Il se souvient de la position des Russes à l’époque : “Ils ont espéré presque jusqu’au dernier moment que nous allions accepter la neutralité. C’était leur objectif principal. Ils étaient prêts à terminer la guerre si nous prenions la neutralité – comme la Finlande autrefois – et si nous prenions des engagements de ne pas entrer dans l’OTAN.”
Il a également mentionné que les “conseillers à la sécurité” de Washington, de Londres, de Varsovie et de Berlin ont eu accès à l’intégralité des documents discutés autour de la table de négociation.
En parlant des raisons de l’annulation de l’accord, il n’en a évoqué qu’une seule : la visite de Boris Johnson à Kiev. “Boris Johnson est venu à Kiev et a dit : “Nous ne signerons rien du tout avec eux. Nous allons, tout simplement, faire la guerre.”
Il est à noter que le parlementaire n’a pas prononcé un seul mot concernant Boutcha. Et, rappelons-nous, l’unique version officielle de Kiev et du camp atlantiste de l’époque pour justifier l’arrêt des pourparlers avec les Russes et l’annulation de l’accord d’Istanbul était le massacre de la population civile perpétré par des troupes russes à Boutcha.
Cet illustre personnage termine son interview avec la grande fierté d’avoir dupé la délégation russe : “Nous avons accompli notre mission de faire traîner les choses avec la note de 8 sur 10. Ils se sont (les russes) décontractés, sont partis, et nous avons pris la direction de la solution militaire.”

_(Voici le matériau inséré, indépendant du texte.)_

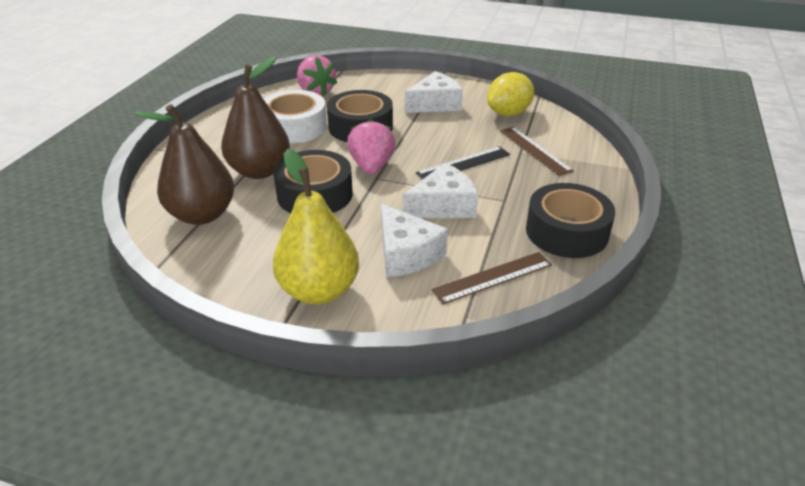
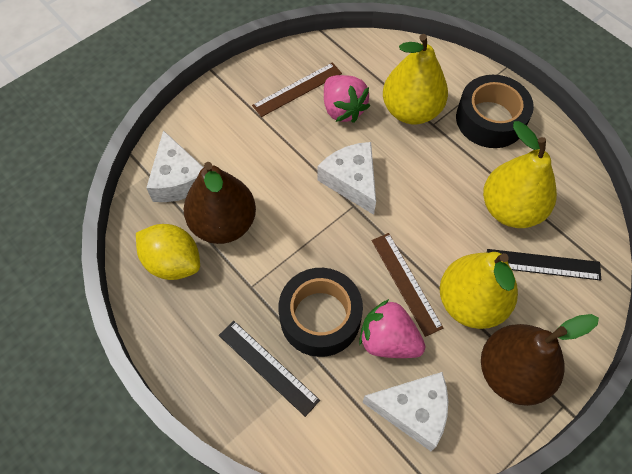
black ruler: 1 -> 2
black tape: 3 -> 2
white tape: 1 -> 0
yellow pear: 1 -> 3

Cette révélation retransmise à la télévision a permis au grand public ukrainien de découvrir la réalité de la guerre qui aurait pu aisément être arrêtée dès ses débuts. Et que ce n’est qu’à l’initiative directe de l’Occident, via son émissaire Boris Johnson, qu’elle a été relancée et a entraîné des centaines de milliers de morts ukrainiens et encore davantage de blessés graves et de mutilés, ainsi que la destruction de l’économie et des infrastructures d’un pays qui mettra des décennies avant de revenir à la situation d’avant-guerre. Qui était déjà tout à fait déplorable…
Oleg Nesterenko est président du CCIE (Centre de commerce et d'industrie européen), représentant en France les intérêts de la Chambre de commerce et d'industrie russe.